Powered by CDK, LZA automates the creation of a lot of resources. The configuration files uses the deploymentTargets attribute to allow users to specify to which accounts or OUs the declared resources will be deployed to.

Supporting many resources is a double-edge sword. Because the accelerator needs to go through every aspect of a landing zone, it is very slow to run. The accelerator pipeline may take as long as 40 minutes without any change to the configuration code. This is extremely slow if you just want to make some small changes in the configuration (e.g. update route table, add IAM role).

Even though LZA supports many resources, it’s not flexible with every resource. For example, today we can deploy IAM roles using RoleSet. However, in the trust policy of the IAM role you can only specify a two types of principals under the assumedBy attribute: account and service types. On the other hand a trust policy can support many other types of principals such as another IAM role.

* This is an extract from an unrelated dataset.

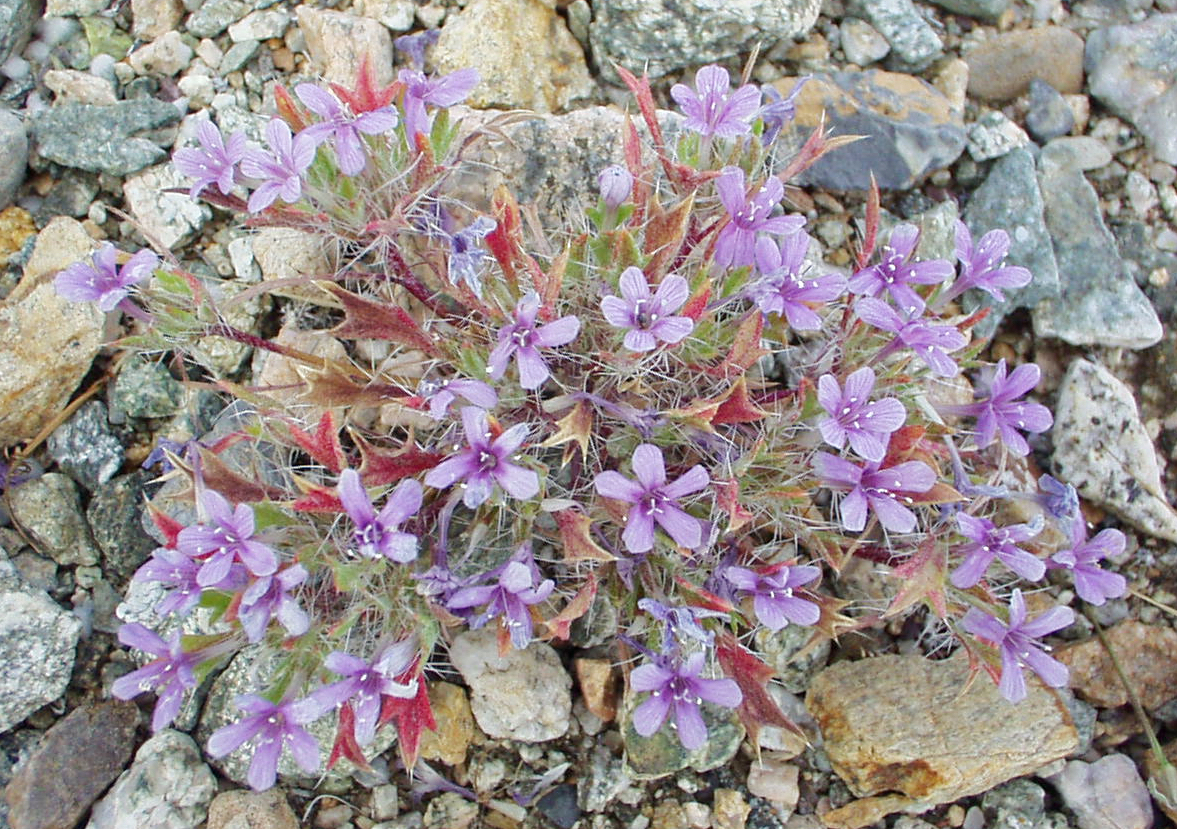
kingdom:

Another important ability that LZA does not support is consistent AZ mapping across accounts. (Correction: this is now supported in LZA v1.5 as of Oct 2023). In some example LZA configurations, we deploy VPCs across multiple accounts using two or three availability zones referenced by their logical ID, such as us-east-1a and us-east-1b. However, AWS maps logical ID to physical ID and the mapping may be different in each AWS account. Using the same logical ID cannot guarantee the physical AZ are the same across account. As of LZA 1.5, the ability to reference physical ID in availabilityZone is supported in LZA configuration file.

Summary

I’ve spent a lot of time on LZA recently. It is extremely powerful. LZA streamlined the landing zone deployment process with configuration as code. It also allows users to customize their landing zone towards their own architectural needs and compliance requirement. For example, you can declare arbitrary SSM parameters in each account.

On the down side, the LZA deployment is time consuming through the pipelines. It tries to automate too many aspects of the infrastructure, which makes itself quite a complex project. Expect lots of changes in each new version.

The idea of being a low-code solution is to make it simple for end users but it often sacrifices flexibility. For example, if you want to create an IAM role in each new account that references the Management account ID, it is not possible until such feature is implemented in the accelerator. When the accelerator pipeline fails, it still requires deep CloudFormation knowledge to troubleshoot.